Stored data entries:
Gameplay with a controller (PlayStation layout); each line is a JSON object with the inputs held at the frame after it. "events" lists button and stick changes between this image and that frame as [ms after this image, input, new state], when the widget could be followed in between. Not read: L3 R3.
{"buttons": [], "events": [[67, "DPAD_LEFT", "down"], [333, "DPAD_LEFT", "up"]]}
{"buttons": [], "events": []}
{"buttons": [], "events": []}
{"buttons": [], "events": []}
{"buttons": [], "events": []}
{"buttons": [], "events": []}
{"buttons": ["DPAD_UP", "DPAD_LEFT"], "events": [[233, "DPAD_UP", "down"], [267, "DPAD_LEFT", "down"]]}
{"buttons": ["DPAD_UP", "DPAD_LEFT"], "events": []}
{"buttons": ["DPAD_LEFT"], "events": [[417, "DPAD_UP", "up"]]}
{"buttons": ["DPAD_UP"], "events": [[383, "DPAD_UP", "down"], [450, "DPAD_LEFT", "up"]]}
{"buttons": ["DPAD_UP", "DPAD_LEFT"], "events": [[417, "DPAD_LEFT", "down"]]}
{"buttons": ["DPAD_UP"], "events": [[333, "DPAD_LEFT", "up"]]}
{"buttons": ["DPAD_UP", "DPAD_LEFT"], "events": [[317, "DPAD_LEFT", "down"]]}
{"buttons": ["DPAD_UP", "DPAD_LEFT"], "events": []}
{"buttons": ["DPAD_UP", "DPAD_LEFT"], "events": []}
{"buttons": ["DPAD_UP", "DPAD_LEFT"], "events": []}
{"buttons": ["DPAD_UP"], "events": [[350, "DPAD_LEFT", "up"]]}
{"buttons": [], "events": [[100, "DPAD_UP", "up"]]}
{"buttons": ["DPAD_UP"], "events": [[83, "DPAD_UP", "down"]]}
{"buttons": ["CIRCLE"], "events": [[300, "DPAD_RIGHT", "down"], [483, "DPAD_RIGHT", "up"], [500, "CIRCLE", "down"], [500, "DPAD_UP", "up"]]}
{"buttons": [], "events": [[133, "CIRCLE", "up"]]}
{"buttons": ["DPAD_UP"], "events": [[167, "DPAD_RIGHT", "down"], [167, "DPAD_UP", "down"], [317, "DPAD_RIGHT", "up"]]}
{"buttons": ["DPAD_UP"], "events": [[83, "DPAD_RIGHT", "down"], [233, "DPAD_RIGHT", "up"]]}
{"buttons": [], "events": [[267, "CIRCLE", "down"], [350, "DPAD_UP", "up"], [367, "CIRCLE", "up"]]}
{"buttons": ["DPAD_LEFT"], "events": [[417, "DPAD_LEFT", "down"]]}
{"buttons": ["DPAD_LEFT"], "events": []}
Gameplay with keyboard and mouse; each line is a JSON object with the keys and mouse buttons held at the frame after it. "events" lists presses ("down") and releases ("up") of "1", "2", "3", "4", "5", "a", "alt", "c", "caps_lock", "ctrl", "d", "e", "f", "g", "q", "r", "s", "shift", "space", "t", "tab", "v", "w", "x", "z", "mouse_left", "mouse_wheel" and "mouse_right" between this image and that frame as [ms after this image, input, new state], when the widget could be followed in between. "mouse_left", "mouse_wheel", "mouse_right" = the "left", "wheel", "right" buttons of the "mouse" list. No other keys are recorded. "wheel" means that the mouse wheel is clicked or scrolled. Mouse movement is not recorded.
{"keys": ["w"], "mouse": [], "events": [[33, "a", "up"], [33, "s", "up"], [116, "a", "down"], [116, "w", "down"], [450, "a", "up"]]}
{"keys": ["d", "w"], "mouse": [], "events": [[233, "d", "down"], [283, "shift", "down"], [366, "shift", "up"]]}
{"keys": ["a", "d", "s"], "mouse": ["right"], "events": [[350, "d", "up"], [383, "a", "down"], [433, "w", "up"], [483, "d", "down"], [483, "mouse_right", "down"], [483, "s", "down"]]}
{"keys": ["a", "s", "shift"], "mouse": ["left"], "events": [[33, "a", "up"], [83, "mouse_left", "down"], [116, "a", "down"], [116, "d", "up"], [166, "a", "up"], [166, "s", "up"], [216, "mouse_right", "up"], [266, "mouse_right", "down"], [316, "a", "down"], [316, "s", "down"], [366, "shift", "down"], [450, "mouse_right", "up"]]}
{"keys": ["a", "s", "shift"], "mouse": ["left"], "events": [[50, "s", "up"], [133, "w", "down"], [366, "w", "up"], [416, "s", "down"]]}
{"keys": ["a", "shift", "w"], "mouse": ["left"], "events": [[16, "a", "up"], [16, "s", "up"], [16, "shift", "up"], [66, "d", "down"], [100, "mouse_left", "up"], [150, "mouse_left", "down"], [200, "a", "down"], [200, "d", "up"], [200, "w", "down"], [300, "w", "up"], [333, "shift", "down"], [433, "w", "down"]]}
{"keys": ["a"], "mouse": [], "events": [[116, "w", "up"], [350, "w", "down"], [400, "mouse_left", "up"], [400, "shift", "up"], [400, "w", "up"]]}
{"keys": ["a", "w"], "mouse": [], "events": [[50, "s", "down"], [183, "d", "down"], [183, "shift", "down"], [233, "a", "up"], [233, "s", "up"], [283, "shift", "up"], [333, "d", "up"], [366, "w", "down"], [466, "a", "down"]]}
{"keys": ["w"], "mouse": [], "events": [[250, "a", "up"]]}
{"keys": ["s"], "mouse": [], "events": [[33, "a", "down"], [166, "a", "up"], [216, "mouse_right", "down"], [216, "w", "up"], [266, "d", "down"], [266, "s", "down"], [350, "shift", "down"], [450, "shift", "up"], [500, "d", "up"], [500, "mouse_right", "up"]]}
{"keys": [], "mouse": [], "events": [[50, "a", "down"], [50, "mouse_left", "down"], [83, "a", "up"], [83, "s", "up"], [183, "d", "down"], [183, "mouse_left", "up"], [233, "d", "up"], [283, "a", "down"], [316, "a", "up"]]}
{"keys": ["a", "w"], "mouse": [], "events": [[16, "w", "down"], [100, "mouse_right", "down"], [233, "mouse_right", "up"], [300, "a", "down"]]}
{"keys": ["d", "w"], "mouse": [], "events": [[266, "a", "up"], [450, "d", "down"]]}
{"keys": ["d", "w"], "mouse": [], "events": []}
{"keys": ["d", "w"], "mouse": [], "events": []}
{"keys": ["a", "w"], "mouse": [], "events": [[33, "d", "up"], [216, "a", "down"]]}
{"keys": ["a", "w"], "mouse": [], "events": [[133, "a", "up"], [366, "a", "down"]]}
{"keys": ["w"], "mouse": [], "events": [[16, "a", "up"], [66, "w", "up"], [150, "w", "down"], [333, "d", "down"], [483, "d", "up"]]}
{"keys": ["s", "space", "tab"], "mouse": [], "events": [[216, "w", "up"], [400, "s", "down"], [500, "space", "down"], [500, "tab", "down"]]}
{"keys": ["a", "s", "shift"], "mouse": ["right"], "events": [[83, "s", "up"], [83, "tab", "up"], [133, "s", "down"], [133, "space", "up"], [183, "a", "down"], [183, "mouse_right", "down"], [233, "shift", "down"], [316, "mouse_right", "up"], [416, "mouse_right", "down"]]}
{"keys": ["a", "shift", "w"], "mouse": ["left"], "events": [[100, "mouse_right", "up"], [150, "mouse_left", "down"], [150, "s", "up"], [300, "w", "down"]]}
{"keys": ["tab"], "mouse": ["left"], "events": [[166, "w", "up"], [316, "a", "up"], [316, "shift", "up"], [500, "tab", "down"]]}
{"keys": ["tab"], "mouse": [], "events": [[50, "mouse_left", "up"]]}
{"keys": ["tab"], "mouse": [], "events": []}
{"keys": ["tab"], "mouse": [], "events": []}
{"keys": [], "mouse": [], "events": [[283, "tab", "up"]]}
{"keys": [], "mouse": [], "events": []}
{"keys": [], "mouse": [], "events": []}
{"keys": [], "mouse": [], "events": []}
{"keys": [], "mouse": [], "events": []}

__What is being asked__
From the records above, pick out and copy each line holding the word "CIRCLE".

__Finished task__
{"buttons": ["CIRCLE"], "events": [[300, "DPAD_RIGHT", "down"], [483, "DPAD_RIGHT", "up"], [500, "CIRCLE", "down"], [500, "DPAD_UP", "up"]]}
{"buttons": [], "events": [[133, "CIRCLE", "up"]]}
{"buttons": [], "events": [[267, "CIRCLE", "down"], [350, "DPAD_UP", "up"], [367, "CIRCLE", "up"]]}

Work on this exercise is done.